It is further said in the brief the coupling thus improved is applicable to plain end pipe, that it would allow for relative longitudinal movement, such as for expansion and contraction of the pipes themselves, or creeping and otherwise for flexibility of longitudinal movement; that it was to provide a means of keeping the ends of plain end pipes from being withdrawn from the sealing ring or housing as a consequence of movement of the pipe ends away from each other, and this was to be accomplished by placing movable toothed jaws in recesses in either end of the housing to bite into the peripheries of the pipes; and that these functions of the invention as set forth in the claims may be readily recognized in Fig. 6 of the patent drawings. The brief admits that prior to Dillon there were couplings for plain end pipes embodying sealing rings or gaskets which sealed the joints between pipe ends against outleakage of pipe content, such as found in patents to Stuttle, Register, Kittoe and in the Dresser coupling, but none of these devices had any means whatever for preventing the pipe ends from being slipped, pulled or otherwise disengaged from the coupling proper, or from the gasket within the coupling, but it is admitted that Victaulic coupling (patent issued to Tribe preceding Dillon) provided for such pipe movement and prevented disengagement from gasket or coupling.

### Assigned task A
Edit the records starting at the first line and ending at the line containing "dist [0.003213, -0.000797]", both ends included. Replace "pose entry" with "extrinsics entry", keep everything else unchanged, and leave the pictures out of your answer.

### Listed records
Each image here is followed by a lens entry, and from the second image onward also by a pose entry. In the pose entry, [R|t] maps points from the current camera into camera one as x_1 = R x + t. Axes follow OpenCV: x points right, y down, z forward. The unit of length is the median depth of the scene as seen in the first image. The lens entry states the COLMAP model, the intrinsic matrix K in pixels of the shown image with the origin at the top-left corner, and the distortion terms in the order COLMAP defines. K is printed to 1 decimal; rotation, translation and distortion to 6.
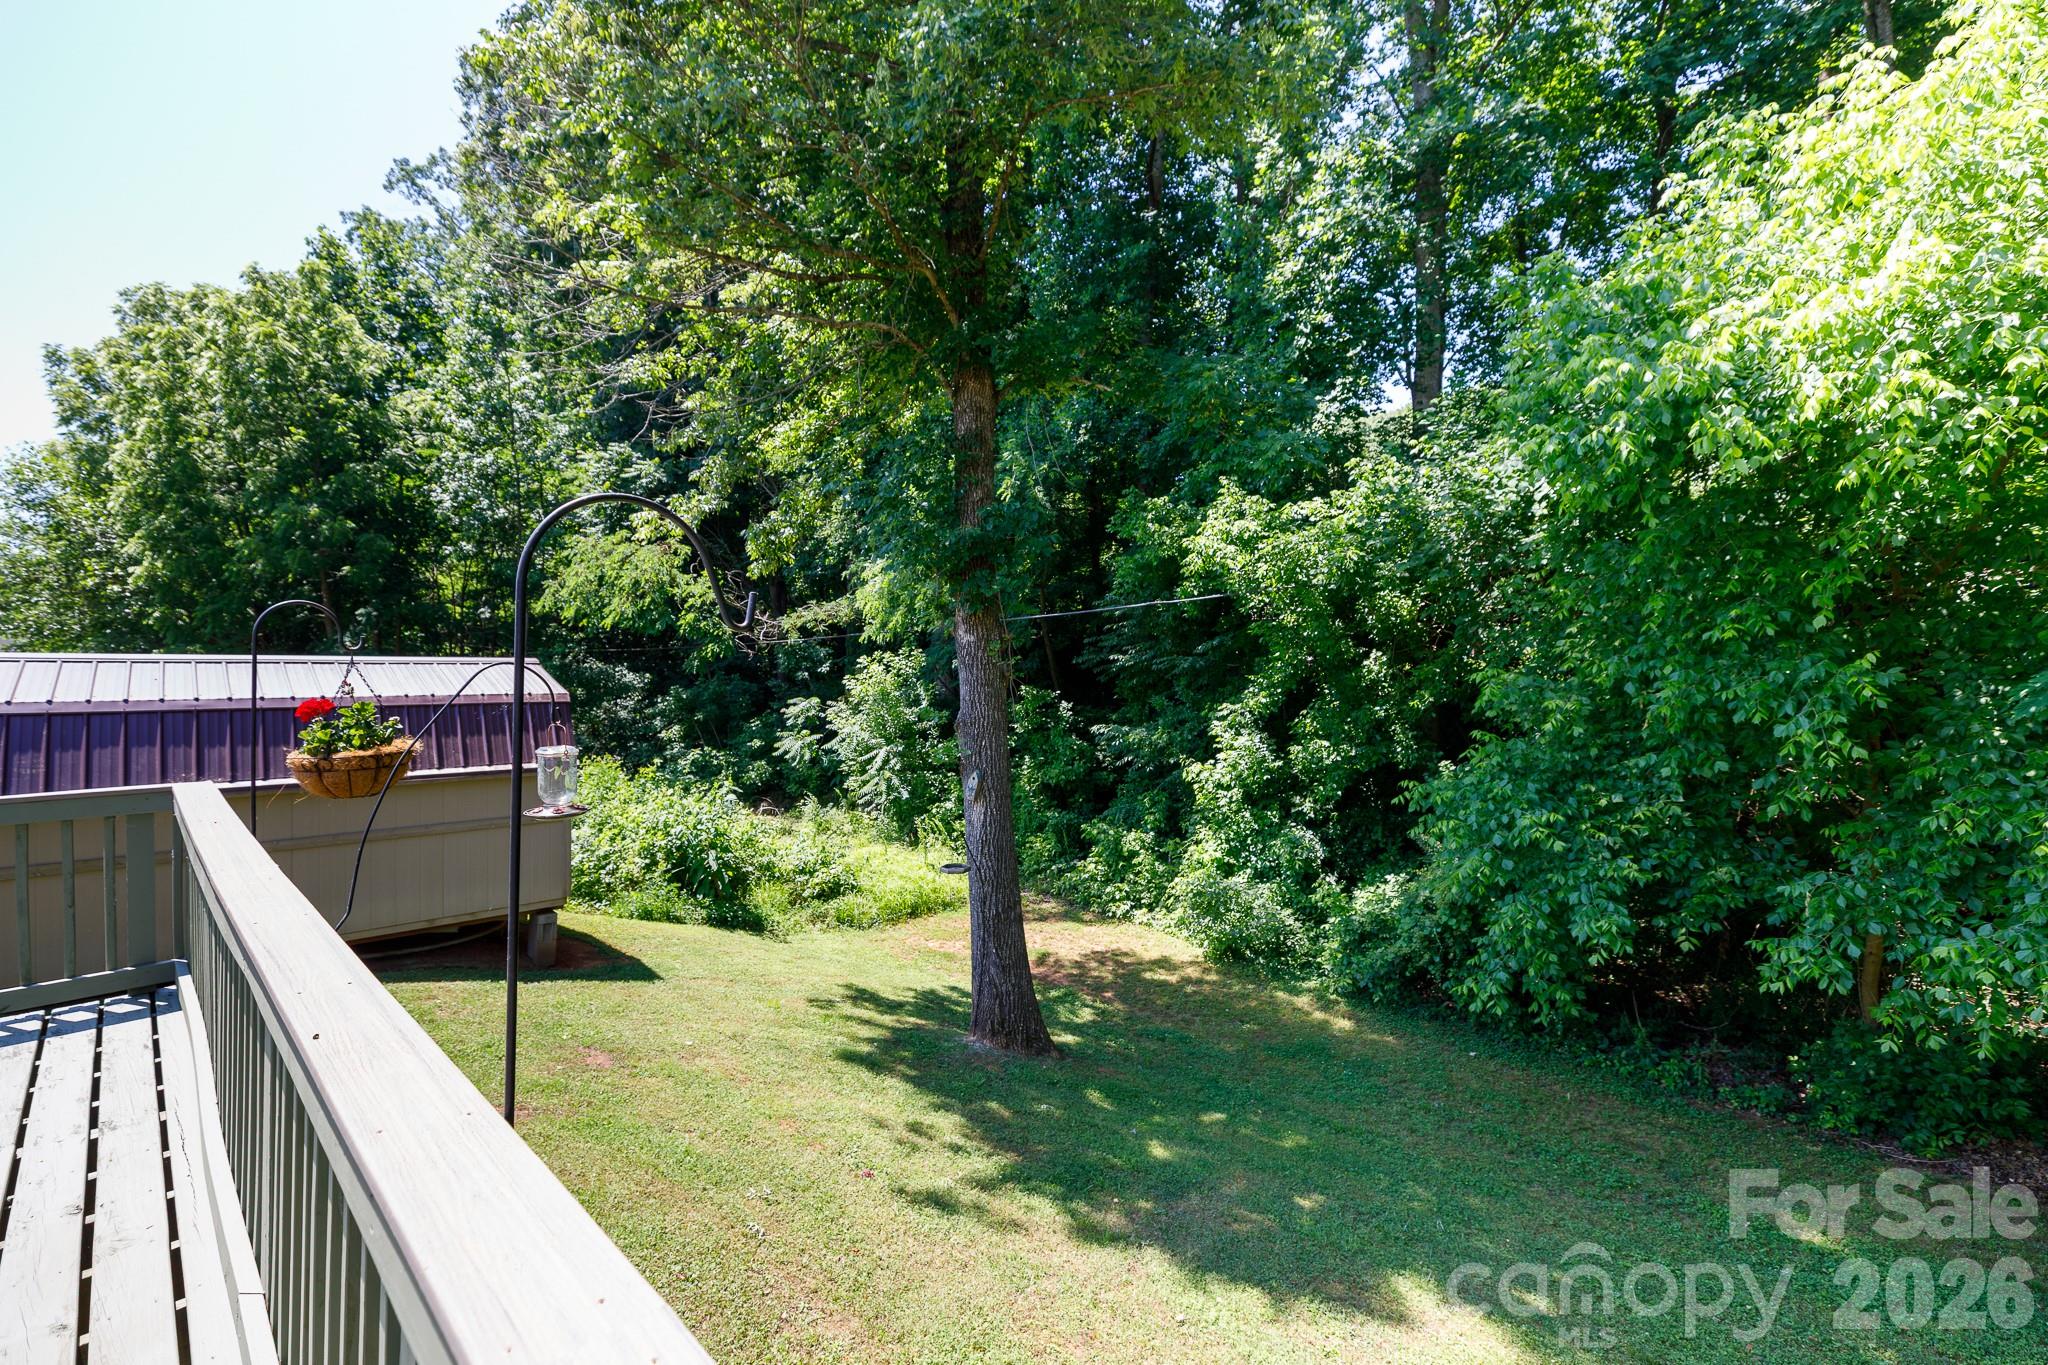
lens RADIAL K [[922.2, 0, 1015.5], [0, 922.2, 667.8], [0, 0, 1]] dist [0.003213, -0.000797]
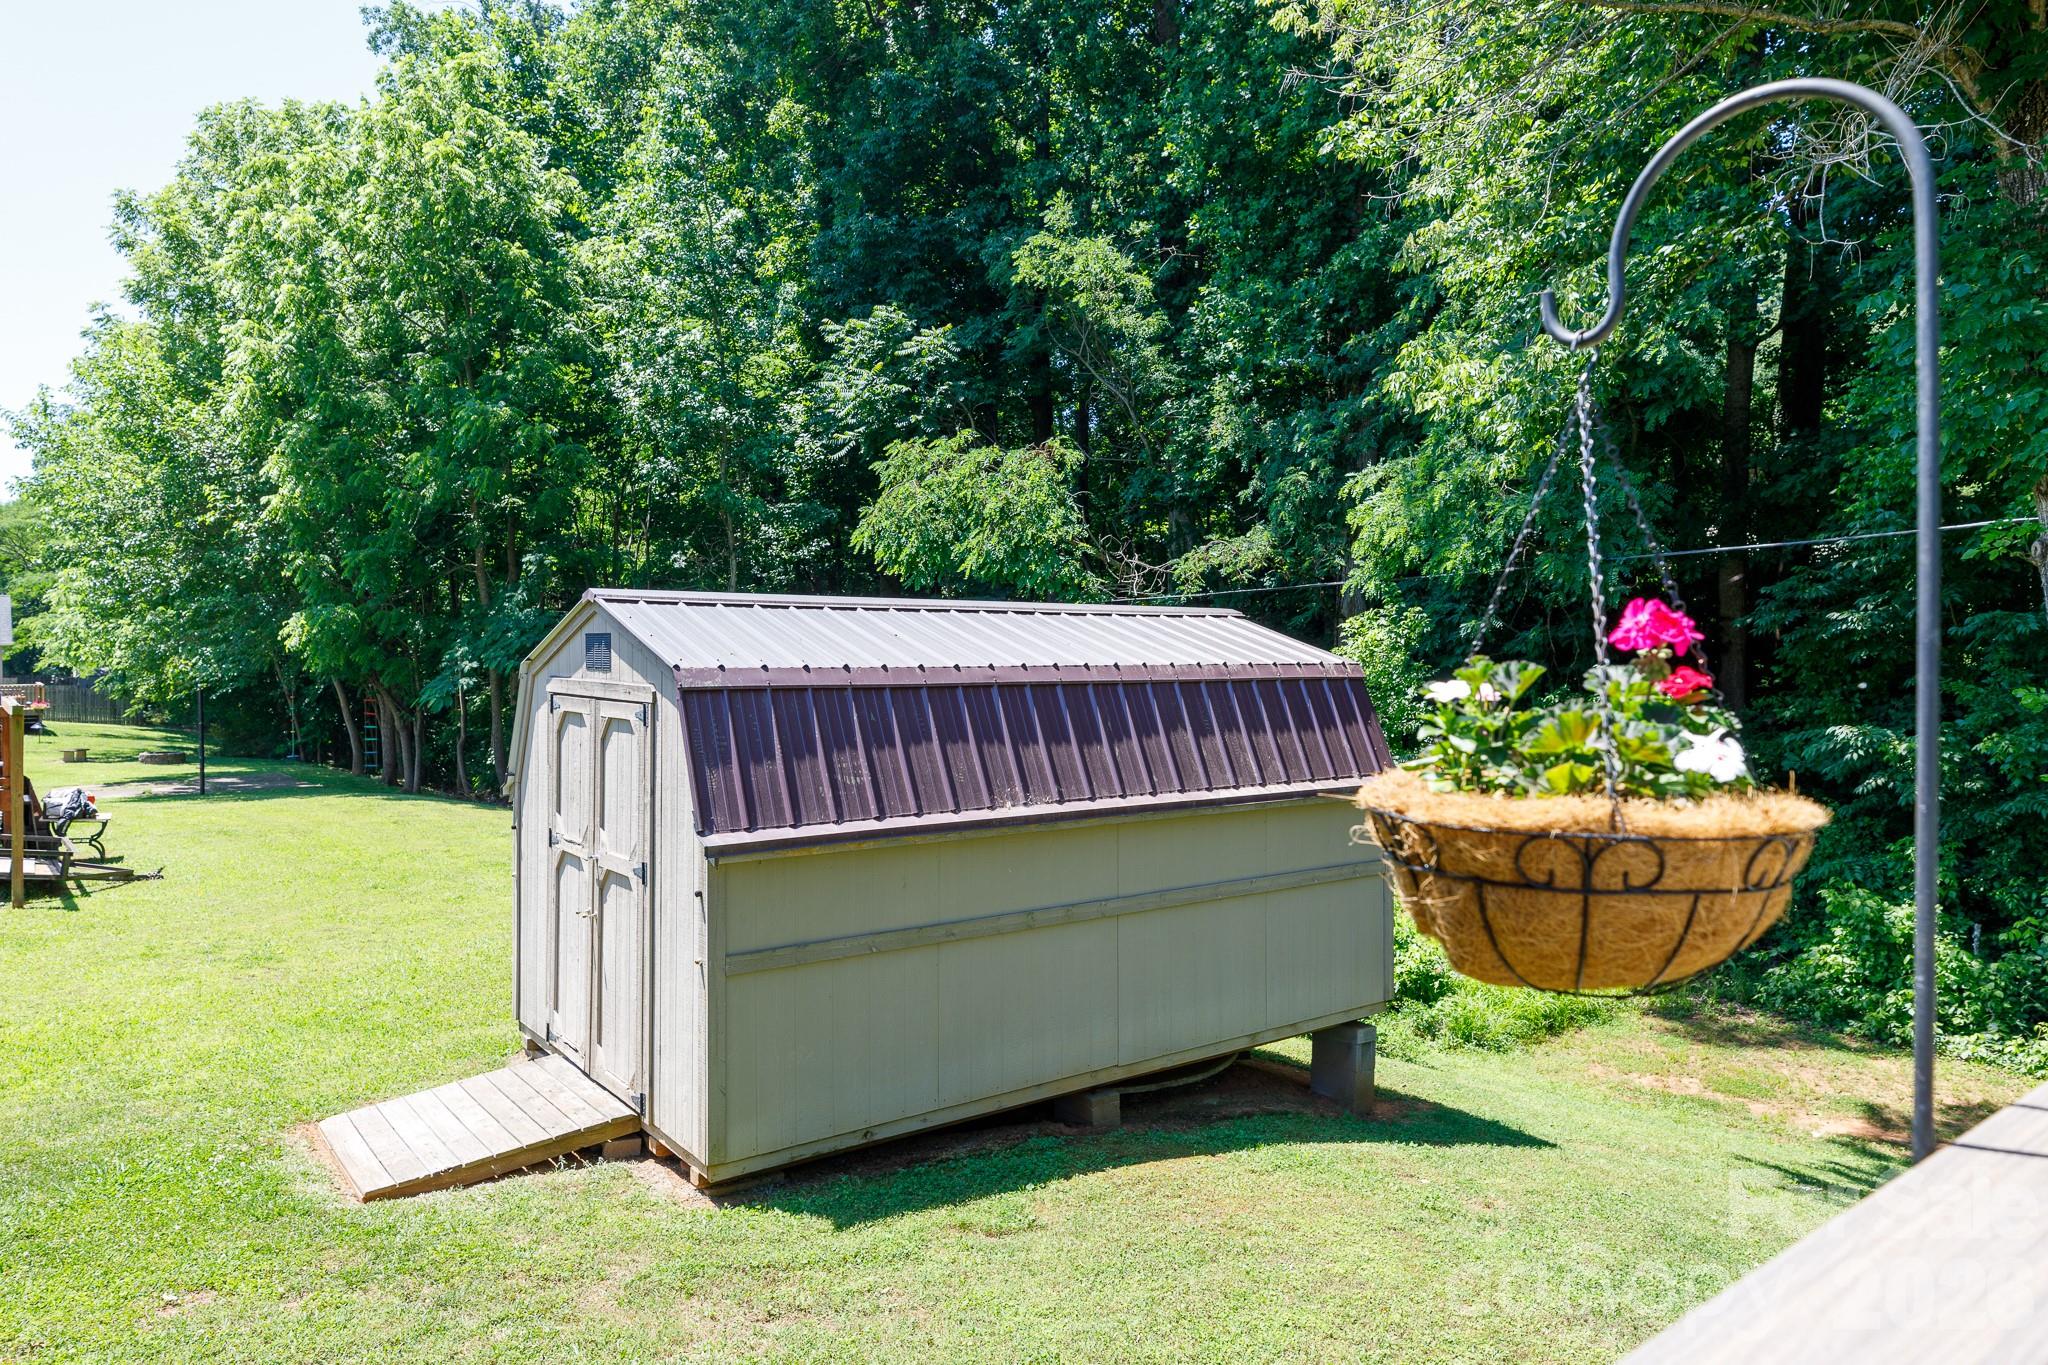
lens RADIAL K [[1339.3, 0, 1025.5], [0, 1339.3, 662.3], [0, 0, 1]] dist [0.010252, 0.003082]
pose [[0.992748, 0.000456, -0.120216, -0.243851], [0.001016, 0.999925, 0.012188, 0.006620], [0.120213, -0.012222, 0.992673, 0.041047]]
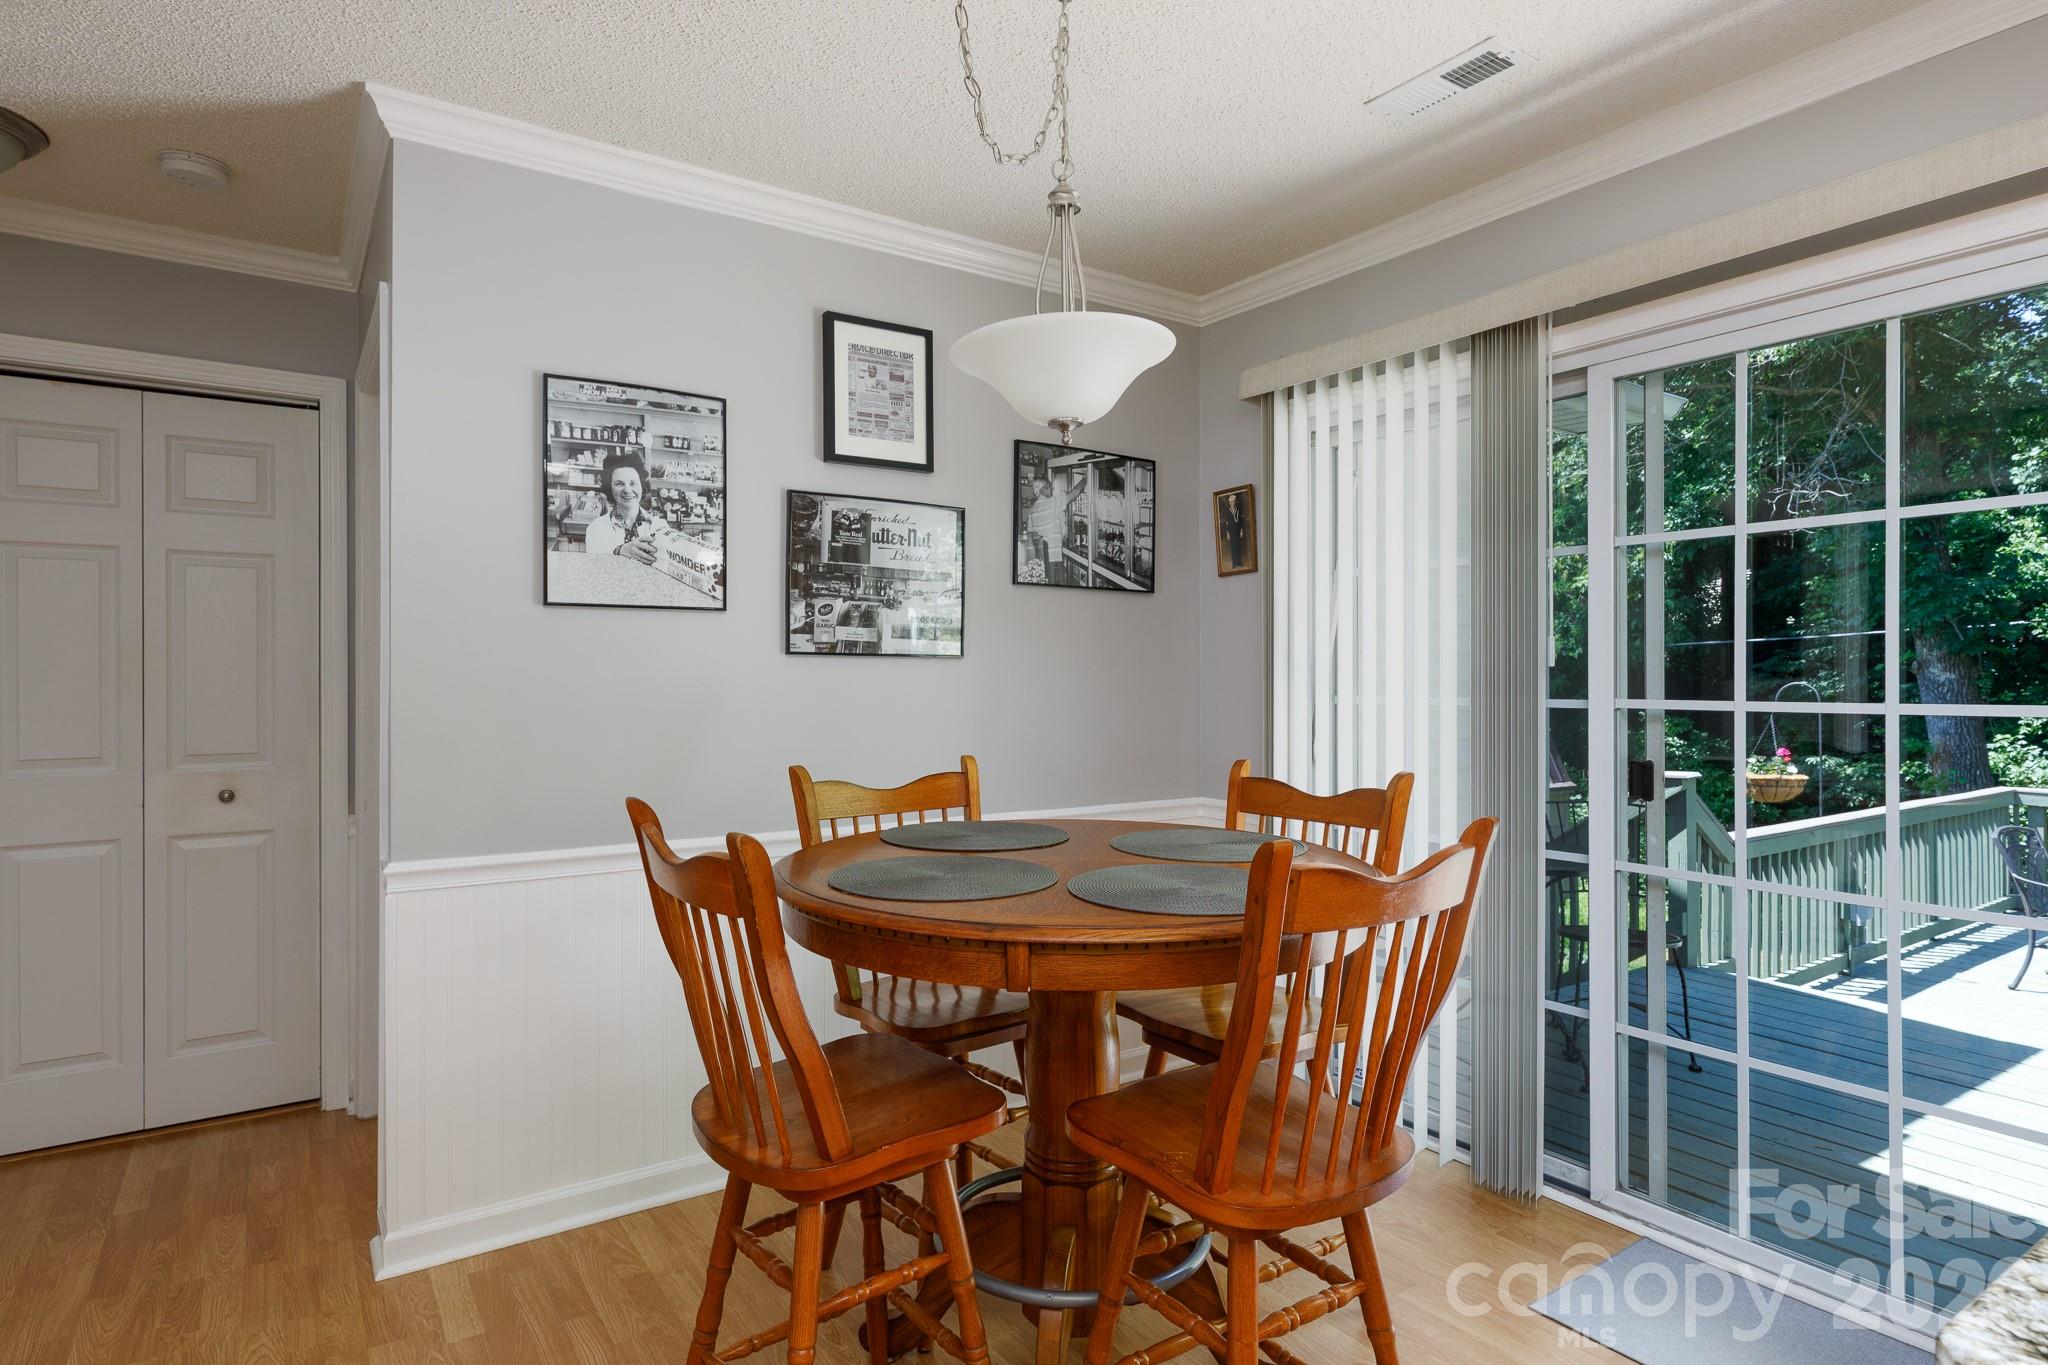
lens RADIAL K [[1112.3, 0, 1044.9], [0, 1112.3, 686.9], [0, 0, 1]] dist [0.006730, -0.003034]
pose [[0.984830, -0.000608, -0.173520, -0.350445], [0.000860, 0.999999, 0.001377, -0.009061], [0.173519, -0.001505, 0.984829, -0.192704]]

### Assigned task B
Reproduce the passage on the pipe coupling patent brief in full, word for word.

### Exercise result A
Each image here is followed by a lens entry, and from the second image onward also by a extrinsics entry. In the extrinsics entry, [R|t] maps points from the current camera into camera one as x_1 = R x + t. Axes follow OpenCV: x points right, y down, z forward. The unit of length is the median depth of the scene as seen in the first image. The lens entry states the COLMAP model, the intrinsic matrix K in pixels of the shown image with the origin at the top-left corner, and the distortion terms in the order COLMAP defines. K is printed to 1 decimal; rotation, translation and distortion to 6.
lens RADIAL K [[922.2, 0, 1015.5], [0, 922.2, 667.8], [0, 0, 1]] dist [0.003213, -0.000797]

### Exercise result B
It is further said in the brief the coupling thus improved is applicable to plain end pipe, that it would allow for relative longitudinal movement, such as for expansion and contraction of the pipes themselves, or creeping and otherwise for flexibility of longitudinal movement; that it was to provide a means of keeping the ends of plain end pipes from being withdrawn from the sealing ring or housing as a consequence of movement of the pipe ends away from each other, and this was to be accomplished by placing movable toothed jaws in recesses in either end of the housing to bite into the peripheries of the pipes; and that these functions of the invention as set forth in the claims may be readily recognized in Fig. 6 of the patent drawings. The brief admits that prior to Dillon there were couplings for plain end pipes embodying sealing rings or gaskets which sealed the joints between pipe ends against outleakage of pipe content, such as found in patents to Stuttle, Register, Kittoe and in the Dresser coupling, but none of these devices had any means whatever for preventing the pipe ends from being slipped, pulled or otherwise disengaged from the coupling proper, or from the gasket within the coupling, but it is admitted that Victaulic coupling (patent issued to Tribe preceding Dillon) provided for such pipe movement and prevented disengagement from gasket or coupling.